The high court initially ruled in 2012 that lawmakers were not meeting their constitutional responsibility to fully pay for basic education. They gave the Legislature until the 2017-18 school year to fix the problem, and ultimately found the Legislature in contempt in 2014 before sanctioning it earlier this year. State budget director David Schumacher said the costs related to that mandate are at least $3 billion.
Lawmakers will also be faced with a new voter-approved initiative that gives them two choices: By April 15, pass a constitutional amendment that asks voters to raise the threshold needed for the Legislature to pass taxes, or else the state’s sales tax will be cut by 1 percent. That measure is currently being challenged in the courts.
The state Office of Financial Management has estimated the measure would reduce revenue to the state budget by $8 billion through the middle of 2021 if its tax-cut element were to become law.
Schumacher said the budget outlook released Wednesday does not factor that in.
“I think we have plenty of concerns with this $500 million of bad news without worrying about how bad it would be if we had to go down that path,” he said. “We have plenty of bad news right on this paper in front of us.”
The outlook was released along with the state’s updated revenue forecast for Washington state’s current two-year budget cycle, which showed that income projection increased by just over $100 million since September’s forecast for the current biennium that ends in the summer of 2017.
The projected overall state budget for 2017-19 is expected to be $42 billion. The next revenue forecast will be released in February.

[Collected data]
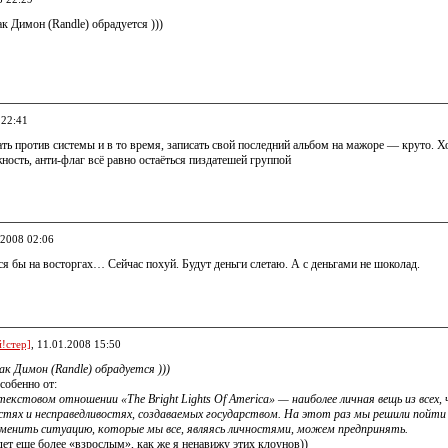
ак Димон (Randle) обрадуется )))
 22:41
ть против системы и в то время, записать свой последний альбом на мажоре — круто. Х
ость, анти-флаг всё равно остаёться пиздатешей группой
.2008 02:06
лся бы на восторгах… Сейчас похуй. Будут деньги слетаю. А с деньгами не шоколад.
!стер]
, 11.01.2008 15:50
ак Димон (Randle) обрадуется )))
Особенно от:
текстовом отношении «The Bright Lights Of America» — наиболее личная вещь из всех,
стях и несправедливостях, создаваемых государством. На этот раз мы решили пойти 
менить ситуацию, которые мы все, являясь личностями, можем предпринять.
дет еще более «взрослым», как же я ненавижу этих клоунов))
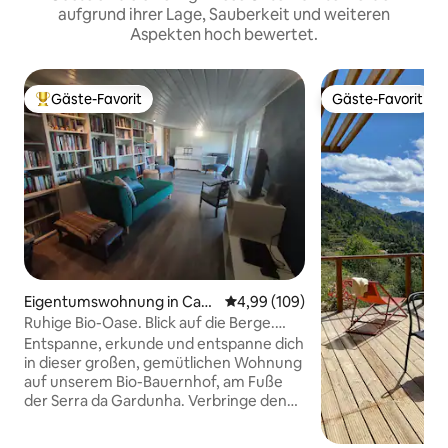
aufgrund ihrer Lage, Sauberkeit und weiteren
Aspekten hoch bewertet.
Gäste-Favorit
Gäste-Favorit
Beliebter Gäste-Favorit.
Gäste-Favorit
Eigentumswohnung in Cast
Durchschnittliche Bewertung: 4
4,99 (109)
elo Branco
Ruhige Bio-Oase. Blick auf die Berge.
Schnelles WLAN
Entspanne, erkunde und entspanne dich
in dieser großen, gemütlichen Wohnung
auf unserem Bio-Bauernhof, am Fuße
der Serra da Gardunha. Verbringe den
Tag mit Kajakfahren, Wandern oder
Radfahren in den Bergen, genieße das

Written task |
Decide whether each statement agrees with the text about Washington's state budget: (a) The high court found the Legislature in contempt in 2014. (b) The budget outlook released Wednesday factors in the revenue loss from the voter-approved initiative. (c) The next revenue forecast will be released in March. Answer yes or no for each, and quote the deciding words of the text.

Result |
(a) Yes: "ultimately found the Legislature in contempt in 2014"
(b) No: "the budget outlook released Wednesday does not factor that in"
(c) No: "The next revenue forecast will be released in February."